Framing the Landscape


At Microsoft, we use the term “frame” or “framing a problem” in the context of project management.   You might hear somebody ask, “what’s the frame?” or “how have you framed the problem?”  A Frame is simply a way to partition a problem.  The heart of a frame is coming up with a context to understand the dimensions that matter and figure out how to prioritize and scope.  One way teams often frame a space is by building a catalog of user stories and then organizing them into themes.

What’s a Frame
My favorite definition of framing is from our EE (Engineering Excellence) team at Microsoft:

The unlimited potential of software makes program management an incredibly exciting job.  The unlimited potential of software also makes program management an incredibly important job.  At every milestone of every product cycle, feature teams face an essentially infinite set of possibilities.  They can build almost anything they dream up.  But to succeed, the team has to make smart choices about where to focus and what to build.  In the face of endless possibility, how do feature teams make these choices?
Framing is the art of identifying what is truly important and separating the “could” from the “should.”  Early in the planning stages of a project, program managers work with customers, planners, and other team members to define this frame and ensure that every member of the team understands and internalizes it.

Why Frame the Space?
According to our EE team, framing is a critical exercise:

The answers to these questions paint a landscape in which a product and its features will be built.

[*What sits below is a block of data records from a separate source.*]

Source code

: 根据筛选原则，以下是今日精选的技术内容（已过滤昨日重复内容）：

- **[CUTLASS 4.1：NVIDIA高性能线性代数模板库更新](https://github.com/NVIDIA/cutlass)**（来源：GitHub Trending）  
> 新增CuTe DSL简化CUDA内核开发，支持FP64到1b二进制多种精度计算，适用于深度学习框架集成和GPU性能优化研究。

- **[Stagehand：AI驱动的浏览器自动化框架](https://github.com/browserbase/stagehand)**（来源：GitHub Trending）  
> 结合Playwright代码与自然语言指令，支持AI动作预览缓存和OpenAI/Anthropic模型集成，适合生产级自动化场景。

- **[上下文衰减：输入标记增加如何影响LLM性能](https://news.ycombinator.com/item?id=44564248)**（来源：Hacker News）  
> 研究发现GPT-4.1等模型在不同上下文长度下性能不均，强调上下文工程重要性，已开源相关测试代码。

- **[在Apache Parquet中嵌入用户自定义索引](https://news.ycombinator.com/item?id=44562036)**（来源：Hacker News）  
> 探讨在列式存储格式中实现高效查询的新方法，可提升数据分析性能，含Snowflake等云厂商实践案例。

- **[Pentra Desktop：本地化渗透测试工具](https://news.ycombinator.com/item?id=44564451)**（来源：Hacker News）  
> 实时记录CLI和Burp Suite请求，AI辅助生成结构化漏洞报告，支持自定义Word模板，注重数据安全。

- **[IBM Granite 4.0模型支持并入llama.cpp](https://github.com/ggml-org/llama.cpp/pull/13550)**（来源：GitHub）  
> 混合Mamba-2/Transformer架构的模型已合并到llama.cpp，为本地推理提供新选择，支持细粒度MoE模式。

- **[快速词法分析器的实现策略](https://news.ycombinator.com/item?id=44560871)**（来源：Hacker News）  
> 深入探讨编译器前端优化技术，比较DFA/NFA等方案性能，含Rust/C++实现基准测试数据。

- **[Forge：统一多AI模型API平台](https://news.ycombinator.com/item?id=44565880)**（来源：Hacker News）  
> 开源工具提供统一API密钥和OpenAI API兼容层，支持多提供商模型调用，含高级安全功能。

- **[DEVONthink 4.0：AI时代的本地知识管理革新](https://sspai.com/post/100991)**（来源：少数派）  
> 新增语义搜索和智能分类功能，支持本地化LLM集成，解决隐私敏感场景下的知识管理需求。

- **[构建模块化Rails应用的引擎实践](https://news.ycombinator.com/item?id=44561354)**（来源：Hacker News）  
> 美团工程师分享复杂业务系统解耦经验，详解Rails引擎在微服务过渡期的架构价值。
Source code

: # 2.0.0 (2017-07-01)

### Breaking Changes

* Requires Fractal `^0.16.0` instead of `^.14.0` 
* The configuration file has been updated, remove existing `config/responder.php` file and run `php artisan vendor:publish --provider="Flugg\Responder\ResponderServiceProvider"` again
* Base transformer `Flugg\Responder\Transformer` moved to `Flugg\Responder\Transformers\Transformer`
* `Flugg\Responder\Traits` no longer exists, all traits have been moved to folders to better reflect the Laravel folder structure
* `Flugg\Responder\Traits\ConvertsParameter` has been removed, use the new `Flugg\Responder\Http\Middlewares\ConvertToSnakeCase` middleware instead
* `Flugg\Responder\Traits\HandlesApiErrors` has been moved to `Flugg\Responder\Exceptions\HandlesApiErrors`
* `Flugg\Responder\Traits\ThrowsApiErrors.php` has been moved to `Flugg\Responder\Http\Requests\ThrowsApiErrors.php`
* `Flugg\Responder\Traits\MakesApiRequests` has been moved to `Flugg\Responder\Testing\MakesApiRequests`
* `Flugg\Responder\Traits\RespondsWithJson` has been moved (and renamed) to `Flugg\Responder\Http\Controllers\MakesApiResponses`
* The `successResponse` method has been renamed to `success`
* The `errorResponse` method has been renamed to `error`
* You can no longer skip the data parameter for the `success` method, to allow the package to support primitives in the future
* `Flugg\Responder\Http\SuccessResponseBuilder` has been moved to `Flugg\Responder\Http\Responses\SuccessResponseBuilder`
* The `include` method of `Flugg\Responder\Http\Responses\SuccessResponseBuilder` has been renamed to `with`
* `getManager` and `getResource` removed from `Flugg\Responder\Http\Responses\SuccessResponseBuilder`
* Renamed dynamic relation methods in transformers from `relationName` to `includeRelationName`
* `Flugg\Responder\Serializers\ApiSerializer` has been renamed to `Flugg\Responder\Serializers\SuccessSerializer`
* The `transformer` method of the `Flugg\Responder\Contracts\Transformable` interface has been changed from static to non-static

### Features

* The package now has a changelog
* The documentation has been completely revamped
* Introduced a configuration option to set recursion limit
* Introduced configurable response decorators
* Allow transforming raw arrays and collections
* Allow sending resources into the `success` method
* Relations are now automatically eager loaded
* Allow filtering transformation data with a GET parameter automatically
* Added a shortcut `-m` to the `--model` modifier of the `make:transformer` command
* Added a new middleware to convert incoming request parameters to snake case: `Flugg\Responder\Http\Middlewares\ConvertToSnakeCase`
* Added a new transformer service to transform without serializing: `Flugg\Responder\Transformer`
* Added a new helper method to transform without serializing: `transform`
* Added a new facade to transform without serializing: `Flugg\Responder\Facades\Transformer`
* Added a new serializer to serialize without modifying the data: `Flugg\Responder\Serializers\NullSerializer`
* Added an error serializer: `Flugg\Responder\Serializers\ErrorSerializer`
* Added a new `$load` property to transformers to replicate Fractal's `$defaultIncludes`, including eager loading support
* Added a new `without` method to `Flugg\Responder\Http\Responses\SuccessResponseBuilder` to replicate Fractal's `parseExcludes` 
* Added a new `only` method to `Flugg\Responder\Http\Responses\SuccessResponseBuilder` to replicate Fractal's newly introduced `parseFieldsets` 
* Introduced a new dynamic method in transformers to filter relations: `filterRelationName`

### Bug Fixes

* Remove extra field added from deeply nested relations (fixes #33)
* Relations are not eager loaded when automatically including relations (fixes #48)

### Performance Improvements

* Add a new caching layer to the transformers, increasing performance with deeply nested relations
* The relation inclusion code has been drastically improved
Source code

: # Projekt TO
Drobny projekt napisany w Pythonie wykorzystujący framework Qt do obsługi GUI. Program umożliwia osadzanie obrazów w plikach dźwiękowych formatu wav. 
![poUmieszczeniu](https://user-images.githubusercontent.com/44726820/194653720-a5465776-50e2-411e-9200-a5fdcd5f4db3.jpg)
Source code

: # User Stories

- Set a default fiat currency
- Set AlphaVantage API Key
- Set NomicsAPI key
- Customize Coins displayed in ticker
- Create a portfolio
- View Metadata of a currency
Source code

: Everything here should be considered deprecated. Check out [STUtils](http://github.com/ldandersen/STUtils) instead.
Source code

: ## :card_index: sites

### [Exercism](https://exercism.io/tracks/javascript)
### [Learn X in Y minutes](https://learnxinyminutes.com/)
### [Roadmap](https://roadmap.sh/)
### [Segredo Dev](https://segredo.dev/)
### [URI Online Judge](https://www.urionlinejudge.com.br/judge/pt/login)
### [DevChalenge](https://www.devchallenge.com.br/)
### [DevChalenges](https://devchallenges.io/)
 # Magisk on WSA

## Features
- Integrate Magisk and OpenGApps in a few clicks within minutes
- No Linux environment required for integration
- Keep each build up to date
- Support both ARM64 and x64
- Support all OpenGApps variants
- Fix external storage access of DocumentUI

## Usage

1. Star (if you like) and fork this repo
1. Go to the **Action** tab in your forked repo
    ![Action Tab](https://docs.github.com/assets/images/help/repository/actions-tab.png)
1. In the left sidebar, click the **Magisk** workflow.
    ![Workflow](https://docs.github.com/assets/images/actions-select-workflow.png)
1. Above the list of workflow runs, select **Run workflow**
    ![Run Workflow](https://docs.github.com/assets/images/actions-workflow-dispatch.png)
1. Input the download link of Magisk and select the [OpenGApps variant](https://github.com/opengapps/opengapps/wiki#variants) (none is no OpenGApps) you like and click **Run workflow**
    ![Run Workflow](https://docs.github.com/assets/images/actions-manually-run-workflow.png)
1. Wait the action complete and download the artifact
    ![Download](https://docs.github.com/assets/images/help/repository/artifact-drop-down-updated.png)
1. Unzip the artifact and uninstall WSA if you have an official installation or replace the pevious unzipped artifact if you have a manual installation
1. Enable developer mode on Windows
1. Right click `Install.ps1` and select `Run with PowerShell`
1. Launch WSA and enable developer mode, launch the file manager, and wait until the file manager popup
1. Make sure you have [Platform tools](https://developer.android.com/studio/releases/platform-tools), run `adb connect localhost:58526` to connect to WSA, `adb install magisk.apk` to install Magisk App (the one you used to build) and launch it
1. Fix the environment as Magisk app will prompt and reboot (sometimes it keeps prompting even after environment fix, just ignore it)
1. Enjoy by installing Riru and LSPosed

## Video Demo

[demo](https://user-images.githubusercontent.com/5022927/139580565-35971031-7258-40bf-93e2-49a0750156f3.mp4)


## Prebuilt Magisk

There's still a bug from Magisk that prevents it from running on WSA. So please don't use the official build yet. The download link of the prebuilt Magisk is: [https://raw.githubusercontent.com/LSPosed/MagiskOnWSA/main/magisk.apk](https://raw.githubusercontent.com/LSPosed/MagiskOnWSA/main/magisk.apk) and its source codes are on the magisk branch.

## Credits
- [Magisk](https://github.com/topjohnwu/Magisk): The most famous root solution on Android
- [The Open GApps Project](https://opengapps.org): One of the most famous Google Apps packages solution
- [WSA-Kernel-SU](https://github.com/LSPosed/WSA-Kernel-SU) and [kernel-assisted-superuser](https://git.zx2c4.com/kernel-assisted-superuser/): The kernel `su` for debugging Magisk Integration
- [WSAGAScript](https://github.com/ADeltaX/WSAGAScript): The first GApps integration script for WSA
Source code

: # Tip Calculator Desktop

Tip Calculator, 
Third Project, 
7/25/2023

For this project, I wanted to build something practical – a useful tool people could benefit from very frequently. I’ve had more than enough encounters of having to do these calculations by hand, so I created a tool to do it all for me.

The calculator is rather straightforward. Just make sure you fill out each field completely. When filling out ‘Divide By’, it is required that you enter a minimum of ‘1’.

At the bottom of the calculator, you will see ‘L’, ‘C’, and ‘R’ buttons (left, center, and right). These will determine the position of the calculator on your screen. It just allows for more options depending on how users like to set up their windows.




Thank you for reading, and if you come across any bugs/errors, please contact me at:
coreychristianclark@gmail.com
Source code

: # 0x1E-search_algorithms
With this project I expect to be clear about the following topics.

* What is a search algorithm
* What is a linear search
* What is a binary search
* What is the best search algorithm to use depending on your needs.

The purpose of a frame is to narrow the focus on a clear and compelling vision that fits within this landscape.  This link between vision and landscape is critical.  A vision without this context if fragile and fails to provide teams with the basis for making the myriad of day to day decisions they inevitably face.

Creating Frames
According to our EE team, to create the frame, the program manager starts by asking some broad questions:

  • What are the customers and what are their needs and priorities?
  • What is happening in the marketing place? What are competitors doing and what are our options for responding and differentiating?
  • How is technology changing and what possibilities does it offer our customers?
  • What are the priorities for our business?